_Datos de entrada_.
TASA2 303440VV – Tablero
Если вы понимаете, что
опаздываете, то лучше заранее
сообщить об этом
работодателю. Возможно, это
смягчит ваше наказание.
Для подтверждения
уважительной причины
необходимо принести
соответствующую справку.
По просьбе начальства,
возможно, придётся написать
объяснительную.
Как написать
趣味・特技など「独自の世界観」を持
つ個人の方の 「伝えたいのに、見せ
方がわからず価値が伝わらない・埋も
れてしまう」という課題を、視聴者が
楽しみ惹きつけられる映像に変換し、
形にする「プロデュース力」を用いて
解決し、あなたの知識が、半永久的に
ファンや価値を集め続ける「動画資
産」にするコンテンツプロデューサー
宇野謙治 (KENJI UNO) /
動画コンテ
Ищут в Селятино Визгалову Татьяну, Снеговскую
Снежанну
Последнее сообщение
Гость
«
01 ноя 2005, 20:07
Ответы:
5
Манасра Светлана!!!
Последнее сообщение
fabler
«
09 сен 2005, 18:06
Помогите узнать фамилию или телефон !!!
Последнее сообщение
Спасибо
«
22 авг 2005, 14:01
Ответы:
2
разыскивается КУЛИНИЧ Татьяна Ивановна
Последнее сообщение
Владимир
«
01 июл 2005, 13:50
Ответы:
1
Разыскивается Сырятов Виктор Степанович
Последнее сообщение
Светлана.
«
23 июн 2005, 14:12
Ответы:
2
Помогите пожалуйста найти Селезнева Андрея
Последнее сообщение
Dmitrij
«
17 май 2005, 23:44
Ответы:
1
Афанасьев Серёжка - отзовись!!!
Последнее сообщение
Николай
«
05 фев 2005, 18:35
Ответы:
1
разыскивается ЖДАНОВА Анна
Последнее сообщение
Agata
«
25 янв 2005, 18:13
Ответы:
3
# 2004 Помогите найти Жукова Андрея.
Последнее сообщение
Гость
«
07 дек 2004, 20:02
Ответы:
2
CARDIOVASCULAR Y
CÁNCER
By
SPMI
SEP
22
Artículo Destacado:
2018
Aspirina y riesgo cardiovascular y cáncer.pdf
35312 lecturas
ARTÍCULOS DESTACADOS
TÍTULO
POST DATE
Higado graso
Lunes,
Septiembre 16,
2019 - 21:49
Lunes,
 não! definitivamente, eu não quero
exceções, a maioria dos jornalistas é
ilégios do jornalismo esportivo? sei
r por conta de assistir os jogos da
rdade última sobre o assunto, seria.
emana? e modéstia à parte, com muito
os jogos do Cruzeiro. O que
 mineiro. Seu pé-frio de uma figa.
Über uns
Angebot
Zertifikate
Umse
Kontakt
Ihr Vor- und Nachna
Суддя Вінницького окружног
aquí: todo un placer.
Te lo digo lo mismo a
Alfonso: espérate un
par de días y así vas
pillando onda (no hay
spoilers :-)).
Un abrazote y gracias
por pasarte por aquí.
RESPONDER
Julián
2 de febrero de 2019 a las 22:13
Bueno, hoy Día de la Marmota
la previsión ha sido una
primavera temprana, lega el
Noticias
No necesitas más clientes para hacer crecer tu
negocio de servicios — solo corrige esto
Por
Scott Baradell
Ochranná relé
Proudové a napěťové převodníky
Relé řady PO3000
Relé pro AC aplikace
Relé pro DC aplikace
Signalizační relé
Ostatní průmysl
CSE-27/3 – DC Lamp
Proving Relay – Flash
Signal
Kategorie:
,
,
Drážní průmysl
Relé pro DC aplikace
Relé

_Ejercicio_. Reproduce textualmente las líneas de los datos anteriores, desde la primera hasta la que contiene "09 сен 2005, 18:06", ambas incluidas.

_Tu solución_.
TASA2 303440VV – Tablero
Если вы понимаете, что
опаздываете, то лучше заранее
сообщить об этом
работодателю. Возможно, это
смягчит ваше наказание.
Для подтверждения
уважительной причины
необходимо принести
соответствующую справку.
По просьбе начальства,
возможно, придётся написать
объяснительную.
Как написать
趣味・特技など「独自の世界観」を持
つ個人の方の 「伝えたいのに、見せ
方がわからず価値が伝わらない・埋も
れてしまう」という課題を、視聴者が
楽しみ惹きつけられる映像に変換し、
形にする「プロデュース力」を用いて
解決し、あなたの知識が、半永久的に
ファンや価値を集め続ける「動画資
産」にするコンテンツプロデューサー
宇野謙治 (KENJI UNO) /
動画コンテ
Ищут в Селятино Визгалову Татьяну, Снеговскую
Снежанну
Последнее сообщение
Гость
«
01 ноя 2005, 20:07
Ответы:
5
Манасра Светлана!!!
Последнее сообщение
fabler
«
09 сен 2005, 18:06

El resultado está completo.